You can select Add exception to configure Dynatrace to not consider such exceptions as failed request indicators. Additionally, you can define a string that must be found within an exception message for the exception to be ignored. If the HTTP response code for the same call shows an error, Dynatrace considers the request as failed. To consider a request successful regardless the HTTP error code or any other information, see Client abort exceptions.
Custom handled exceptions
There are situations in which application code handles exceptions gracefully in a manner that isn’t automatically detected by Dynatrace. When this happens, Dynatrace doesn’t detect failed requests or alert you to errors.
You can remedy such situations by specifying an exception class that should result in a failed request. Optionally, you can define a string that must be found in the exception message. If this string isn't found, the exception won't lead to a failed request.
If Dynatrace finds the defined exception (and the optionally-defined exception message) on a request, Dynatrace marks the request as failed.
Note that this doesn't work if you exclude the exception class from capture in Deep process monitoring settings.
Ignore all exceptions
When Ignore all exceptions is enabled, Dynatrace ignores Success forcing exceptions, Ignored Exceptions and Custom handled exceptions for the services to which the parameters apply—the specific service if the switch is enabled on the service-level or the services that match the global rule. Because exceptions are still tracked, they appear in distributed traces, but you don't receive alerts for them and requests aren't labeled as failed.
Custom errors via request attributes
Custom error situations might be triggered by exceptions, but some are detectable only via a return value or other means. To support such cases, you can define a request attribute that captures the required data. You can then define a custom error rule based on the request attribute that checks the value of the request attribute to determine if the request has failed or not.Example: Use request attributes to detect business logic-related errors
Requests might fail for reasons related to business logic. These situations often aren’t detectable via exceptions or HTTP response codes. Nevertheless, they are indicative of problems and might be even more important than situations detected via exceptions and response codes. For example, you might have a business function in your Java code that indicates an error via a return value or you might have your own error-handling functionality that, when called, indicates a functional business error.
Such situations can be captured via request attributes, which you can use as indicators for error situations.
To create a custom error rule
- In the Dynatrace menu, select Services.
- Select the service for which you need to adapt failure detection.
- Go to > Settings.
- Select Failure detection > General parameters
- Under Custom error rules, select Add custom error rule.

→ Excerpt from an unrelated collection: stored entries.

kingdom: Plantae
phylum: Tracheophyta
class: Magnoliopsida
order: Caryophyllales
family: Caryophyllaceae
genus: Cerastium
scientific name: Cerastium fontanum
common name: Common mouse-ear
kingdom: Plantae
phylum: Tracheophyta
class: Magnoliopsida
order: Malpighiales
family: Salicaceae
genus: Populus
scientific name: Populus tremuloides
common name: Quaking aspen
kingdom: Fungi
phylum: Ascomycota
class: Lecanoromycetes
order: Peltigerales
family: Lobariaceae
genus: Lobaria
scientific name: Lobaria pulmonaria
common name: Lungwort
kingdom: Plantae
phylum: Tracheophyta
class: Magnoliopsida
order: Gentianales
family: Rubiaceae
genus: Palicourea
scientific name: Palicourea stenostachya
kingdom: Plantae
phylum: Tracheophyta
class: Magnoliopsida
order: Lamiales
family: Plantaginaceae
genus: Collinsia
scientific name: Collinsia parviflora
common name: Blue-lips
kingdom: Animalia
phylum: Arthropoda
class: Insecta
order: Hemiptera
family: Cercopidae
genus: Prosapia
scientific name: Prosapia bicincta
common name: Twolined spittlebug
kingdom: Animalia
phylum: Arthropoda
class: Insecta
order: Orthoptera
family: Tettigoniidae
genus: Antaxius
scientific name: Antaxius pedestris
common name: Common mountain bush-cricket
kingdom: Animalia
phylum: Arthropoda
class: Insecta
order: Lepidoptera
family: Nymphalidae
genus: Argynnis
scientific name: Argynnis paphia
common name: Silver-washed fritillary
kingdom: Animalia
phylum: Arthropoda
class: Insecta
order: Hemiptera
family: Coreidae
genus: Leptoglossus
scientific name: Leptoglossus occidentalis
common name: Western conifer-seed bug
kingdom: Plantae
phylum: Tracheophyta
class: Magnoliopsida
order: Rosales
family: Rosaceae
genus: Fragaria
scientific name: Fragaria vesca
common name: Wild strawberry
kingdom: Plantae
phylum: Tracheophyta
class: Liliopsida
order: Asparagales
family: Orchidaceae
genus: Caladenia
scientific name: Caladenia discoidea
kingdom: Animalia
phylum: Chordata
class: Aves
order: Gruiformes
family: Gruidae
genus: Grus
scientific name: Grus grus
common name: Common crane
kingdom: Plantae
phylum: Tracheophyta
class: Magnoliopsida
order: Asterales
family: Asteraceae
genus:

- Select a request attribute from the displayed list.
Note: listed attributes might not be available for the selected service.
- Define a condition for the rule, such as contains and a value.
In the example below, a value of
Amount of recommendationsattribute indicates an error. Following this rule, if Dynatrace detects such an error, it will mark the respective service request as failed and explain that the rule match is the reason for the failure.
Span failure detection is specific to OpenTelemetry. Dynatrace by default detects span failures, but there are specific cases in which you might want to change these settings. To ignore span failure detection, turn on Ignore span failure detection.
On the service level, you can visualize the Schema ID by selecting > Schema info in the upper-right corner of the HTTP parameters or General parameters page.